*Work required*. Reproduce, unchanged and in their original order, the rows from the one containing "Favorilerim" through the one containing "info@elbisembu.com".

*Dataset extract*.
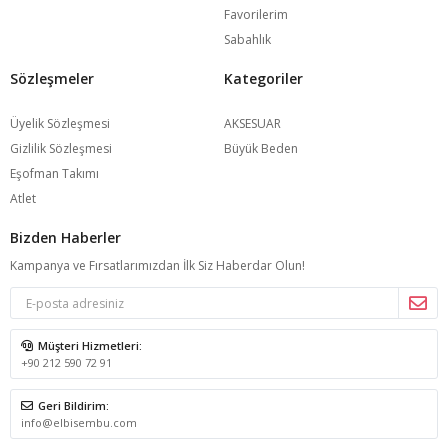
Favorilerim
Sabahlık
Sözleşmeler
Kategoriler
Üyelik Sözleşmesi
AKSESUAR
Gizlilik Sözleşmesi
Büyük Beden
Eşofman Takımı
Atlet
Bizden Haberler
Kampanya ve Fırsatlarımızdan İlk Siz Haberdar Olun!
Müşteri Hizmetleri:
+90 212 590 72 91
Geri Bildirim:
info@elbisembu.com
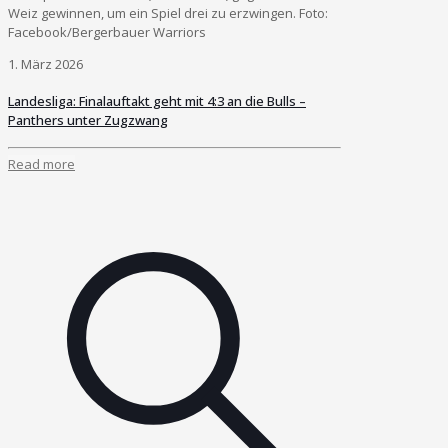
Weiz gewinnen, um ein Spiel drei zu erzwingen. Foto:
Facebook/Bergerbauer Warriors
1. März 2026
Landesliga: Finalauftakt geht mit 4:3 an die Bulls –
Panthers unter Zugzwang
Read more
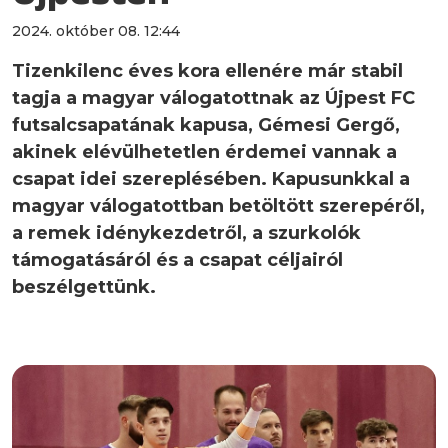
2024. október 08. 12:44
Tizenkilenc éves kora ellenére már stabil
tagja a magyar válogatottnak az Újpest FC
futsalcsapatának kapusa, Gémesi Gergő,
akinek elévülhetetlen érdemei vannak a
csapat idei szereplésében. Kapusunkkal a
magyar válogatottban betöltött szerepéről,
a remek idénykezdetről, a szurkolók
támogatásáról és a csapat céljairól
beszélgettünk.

==

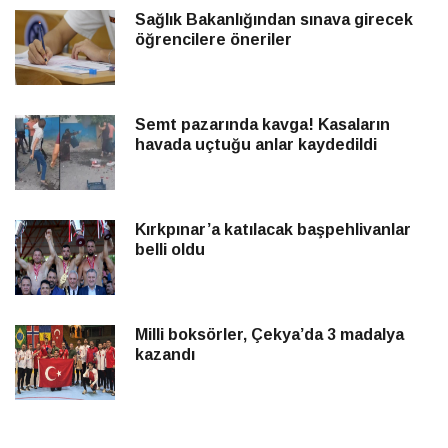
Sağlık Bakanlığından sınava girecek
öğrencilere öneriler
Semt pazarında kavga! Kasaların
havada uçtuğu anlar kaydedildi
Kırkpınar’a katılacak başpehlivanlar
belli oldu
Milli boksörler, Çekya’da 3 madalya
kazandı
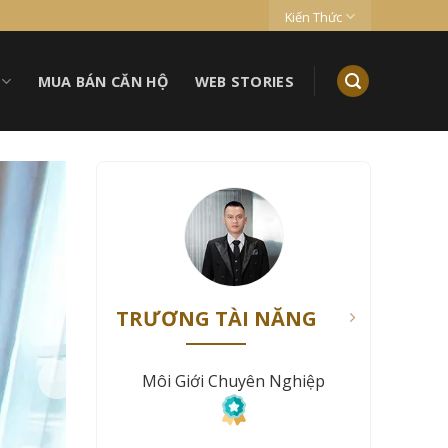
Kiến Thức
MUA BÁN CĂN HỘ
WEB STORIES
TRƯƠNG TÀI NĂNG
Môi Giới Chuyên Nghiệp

...

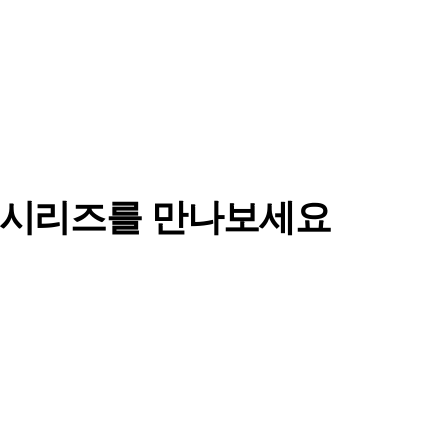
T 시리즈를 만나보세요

*Reply*.
Favorilerim
Sabahlık
Sözleşmeler
Kategoriler
Üyelik Sözleşmesi
AKSESUAR
Gizlilik Sözleşmesi
Büyük Beden
Eşofman Takımı
Atlet
Bizden Haberler
Kampanya ve Fırsatlarımızdan İlk Siz Haberdar Olun!
Müşteri Hizmetleri:
+90 212 590 72 91
Geri Bildirim:
info@elbisembu.com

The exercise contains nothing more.